▶ _WORK REQUIRED_: What lines in the material hold the string "with"? Copy out each of them.

*** Opening PROVIDED MATERIAL ***

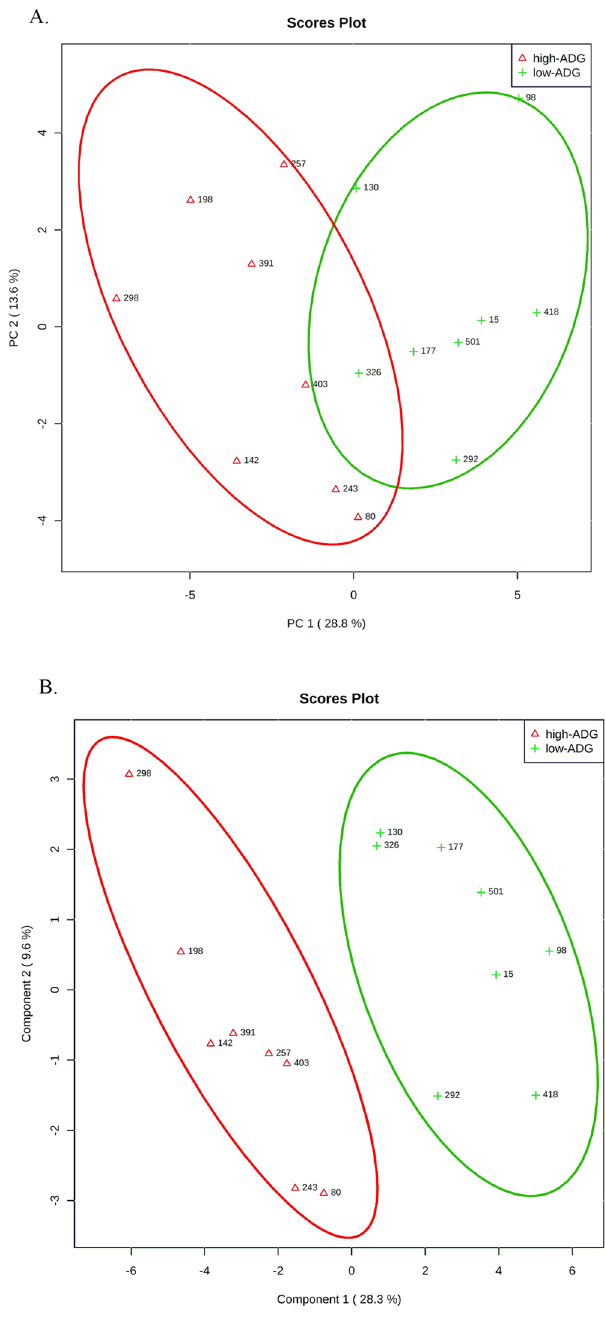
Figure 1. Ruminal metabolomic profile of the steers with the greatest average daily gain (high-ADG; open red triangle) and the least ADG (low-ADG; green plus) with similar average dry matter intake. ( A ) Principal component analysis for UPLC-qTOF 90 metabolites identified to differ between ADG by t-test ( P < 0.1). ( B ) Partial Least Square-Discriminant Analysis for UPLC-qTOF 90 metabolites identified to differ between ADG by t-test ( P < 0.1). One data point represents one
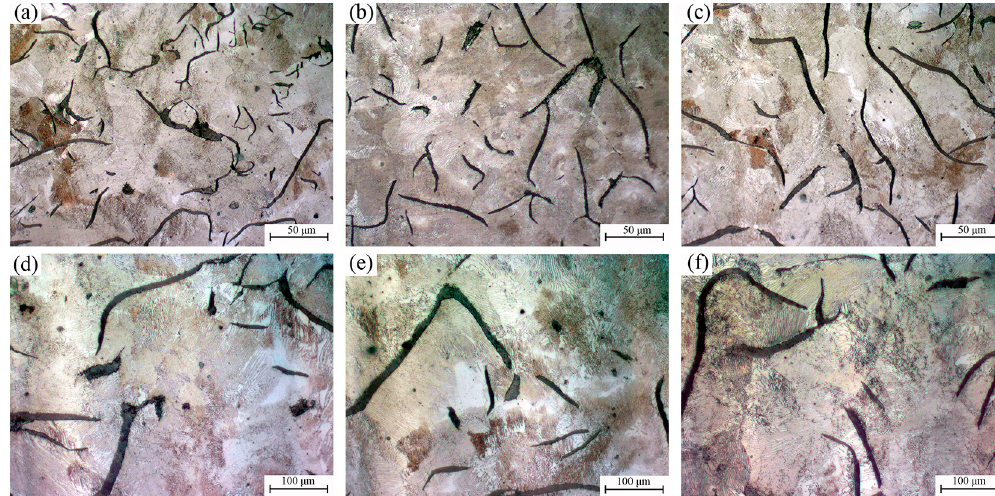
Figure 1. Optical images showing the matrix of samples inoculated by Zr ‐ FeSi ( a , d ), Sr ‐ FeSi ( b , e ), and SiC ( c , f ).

*** Closing PROVIDED MATERIAL ***
*** Opening PROVIDED MATERIAL ***

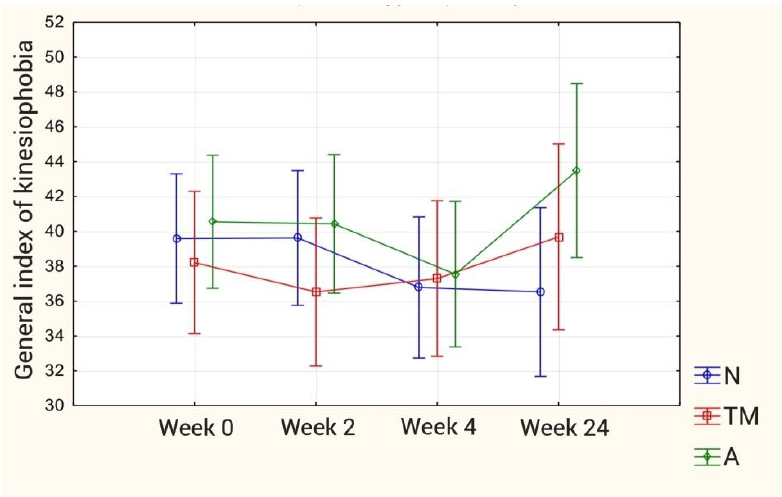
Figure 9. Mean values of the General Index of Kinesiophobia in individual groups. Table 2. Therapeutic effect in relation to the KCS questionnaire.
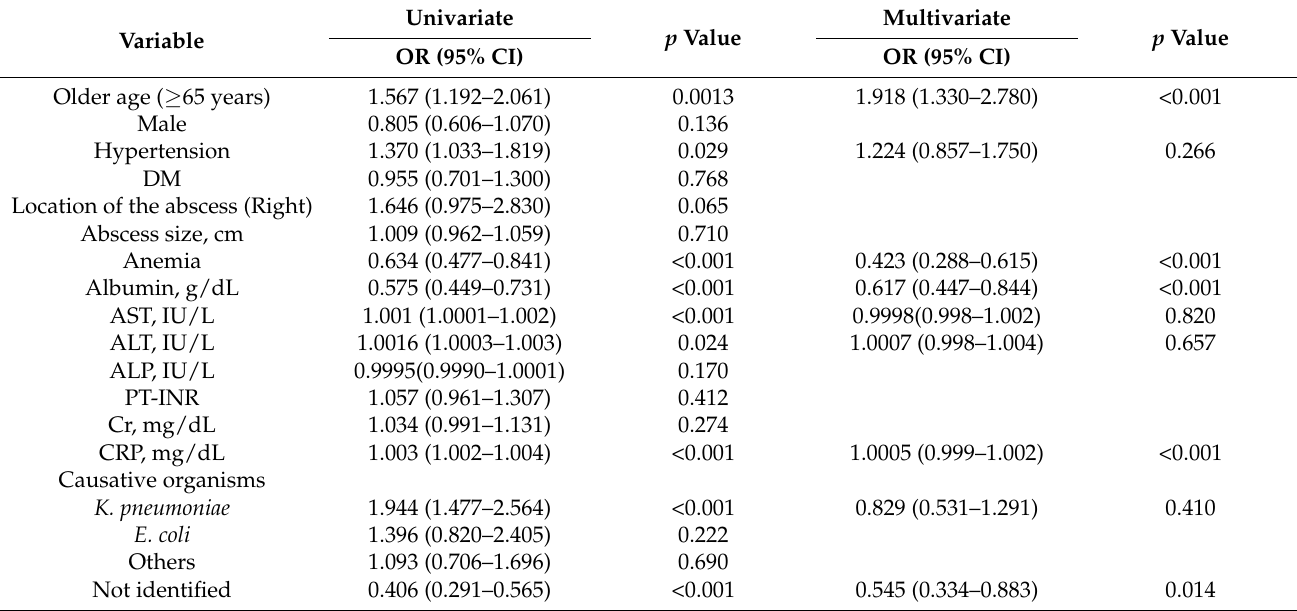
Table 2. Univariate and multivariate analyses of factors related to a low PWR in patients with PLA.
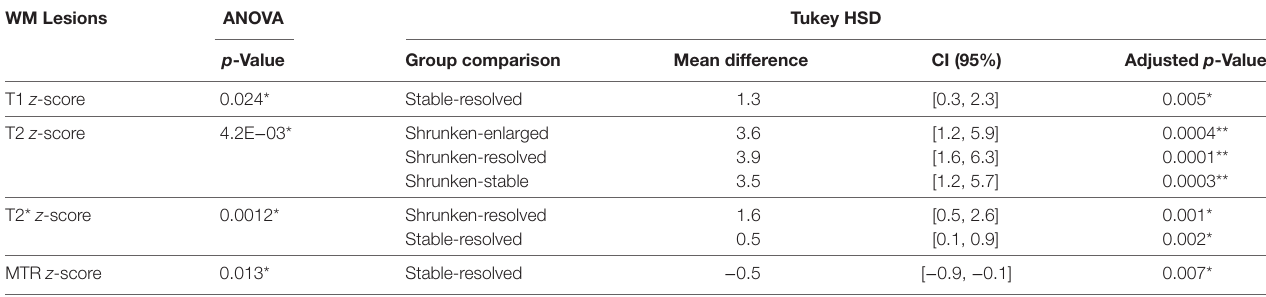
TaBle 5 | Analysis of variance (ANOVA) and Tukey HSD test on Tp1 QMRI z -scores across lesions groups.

*** Closing PROVIDED MATERIAL ***
*** Opening PROVIDED MATERIAL ***

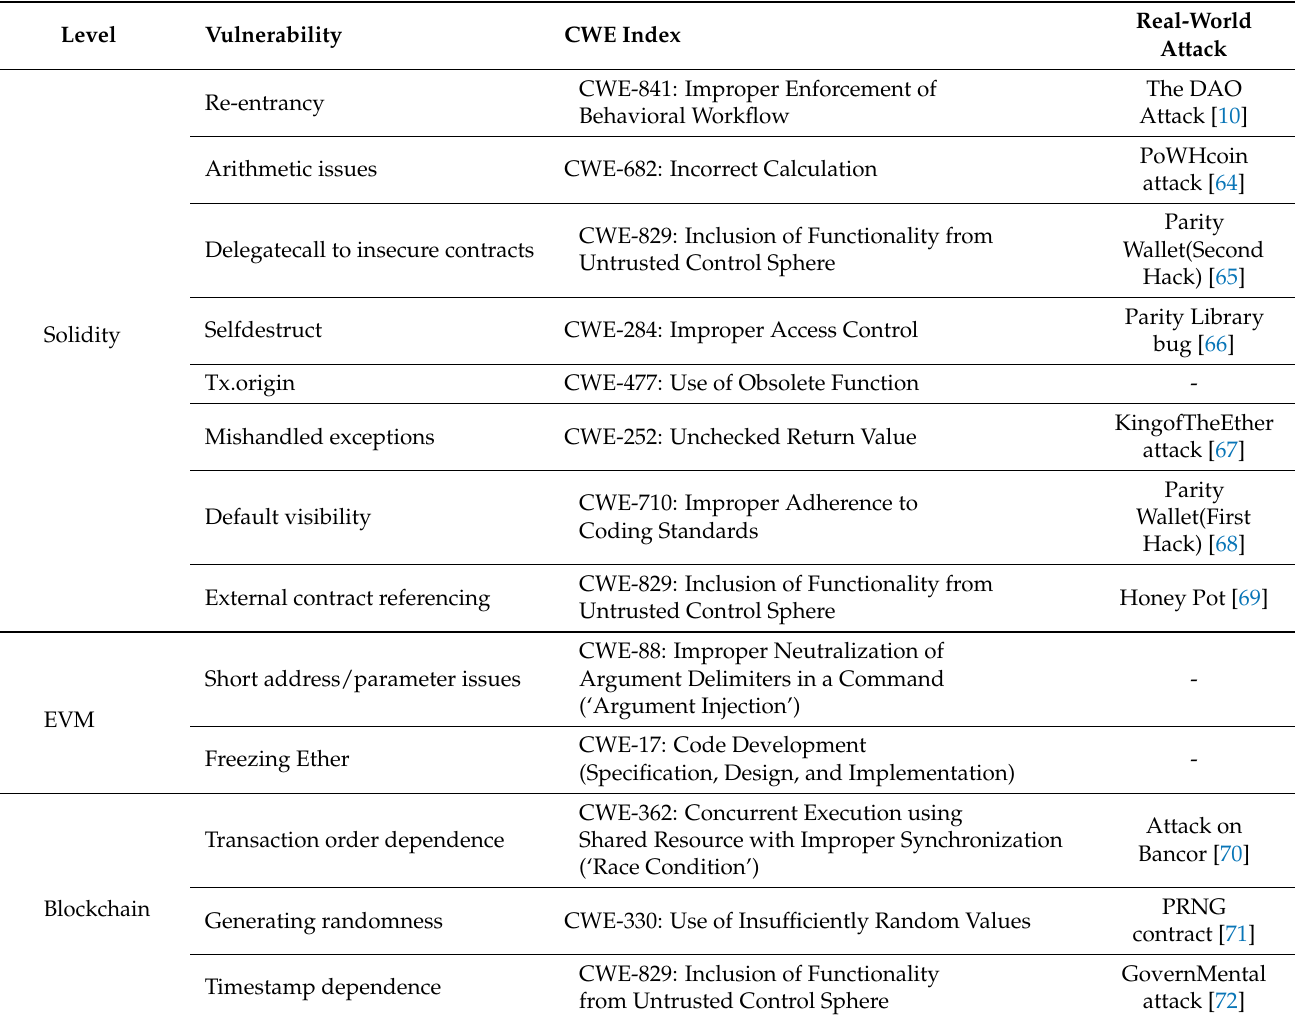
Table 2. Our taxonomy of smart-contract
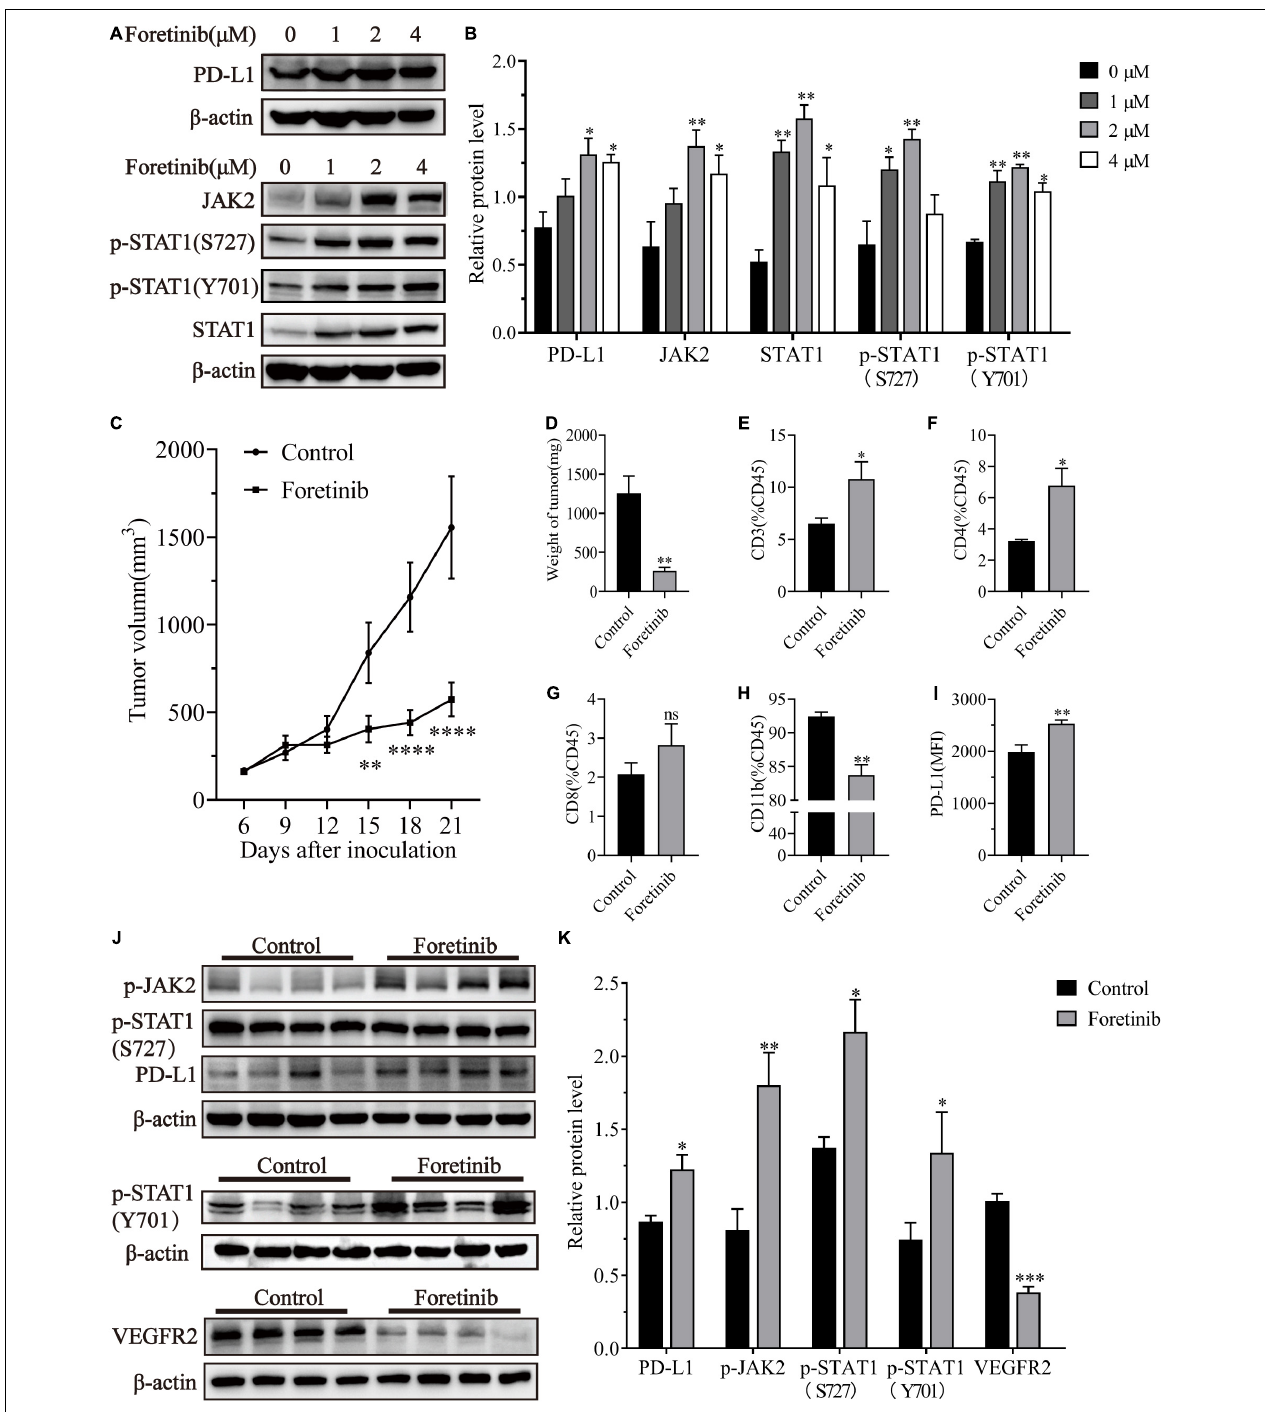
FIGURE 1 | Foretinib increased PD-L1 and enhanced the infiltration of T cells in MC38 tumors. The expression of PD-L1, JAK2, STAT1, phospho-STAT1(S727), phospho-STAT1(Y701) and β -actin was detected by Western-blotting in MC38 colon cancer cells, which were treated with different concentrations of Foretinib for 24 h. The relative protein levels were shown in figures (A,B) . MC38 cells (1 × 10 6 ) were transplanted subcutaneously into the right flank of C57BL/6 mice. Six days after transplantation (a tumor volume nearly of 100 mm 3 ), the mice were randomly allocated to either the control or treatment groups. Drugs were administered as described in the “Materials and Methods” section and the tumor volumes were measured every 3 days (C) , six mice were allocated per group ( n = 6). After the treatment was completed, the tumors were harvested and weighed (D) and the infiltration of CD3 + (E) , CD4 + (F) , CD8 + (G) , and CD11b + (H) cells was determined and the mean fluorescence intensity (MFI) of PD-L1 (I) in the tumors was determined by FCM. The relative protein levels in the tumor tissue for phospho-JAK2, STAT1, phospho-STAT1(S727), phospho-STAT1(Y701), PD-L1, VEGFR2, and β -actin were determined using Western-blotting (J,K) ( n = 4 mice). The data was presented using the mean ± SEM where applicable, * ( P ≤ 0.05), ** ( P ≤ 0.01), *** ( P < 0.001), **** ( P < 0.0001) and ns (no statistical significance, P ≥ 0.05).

*** Closing PROVIDED MATERIAL ***

▶ _SOLVED EXERCISE_:
Figure 1. Ruminal metabolomic profile of the steers with the greatest average daily gain (high-ADG; open red triangle) and the least ADG (low-ADG; green plus) with similar average dry matter intake. ( A ) Principal component analysis for UPLC-qTOF 90 metabolites identified to differ between ADG by t-test ( P < 0.1). ( B ) Partial Least Square-Discriminant Analysis for UPLC-qTOF 90 metabolites identified to differ between ADG by t-test ( P < 0.1). One data point represents one
Table 2. Univariate and multivariate analyses of factors related to a low PWR in patients with PLA.
FIGURE 1 | Foretinib increased PD-L1 and enhanced the infiltration of T cells in MC38 tumors. The expression of PD-L1, JAK2, STAT1, phospho-STAT1(S727), phospho-STAT1(Y701) and β -actin was detected by Western-blotting in MC38 colon cancer cells, which were treated with different concentrations of Foretinib for 24 h. The relative protein levels were shown in figures (A,B) . MC38 cells (1 × 10 6 ) were transplanted subcutaneously into the right flank of C57BL/6 mice. Six days after transplantation (a tumor volume nearly of 100 mm 3 ), the mice were randomly allocated to either the control or treatment groups. Drugs were administered as described in the “Materials and Methods” section and the tumor volumes were measured every 3 days (C) , six mice were allocated per group ( n = 6). After the treatment was completed, the tumors were harvested and weighed (D) and the infiltration of CD3 + (E) , CD4 + (F) , CD8 + (G) , and CD11b + (H) cells was determined and the mean fluorescence intensity (MFI) of PD-L1 (I) in the tumors was determined by FCM. The relative protein levels in the tumor tissue for phospho-JAK2, STAT1, phospho-STAT1(S727), phospho-STAT1(Y701), PD-L1, VEGFR2, and β -actin were determined using Western-blotting (J,K) ( n = 4 mice). The data was presented using the mean ± SEM where applicable, * ( P ≤ 0.05), ** ( P ≤ 0.01), *** ( P < 0.001), **** ( P < 0.0001) and ns (no statistical significance, P ≥ 0.05).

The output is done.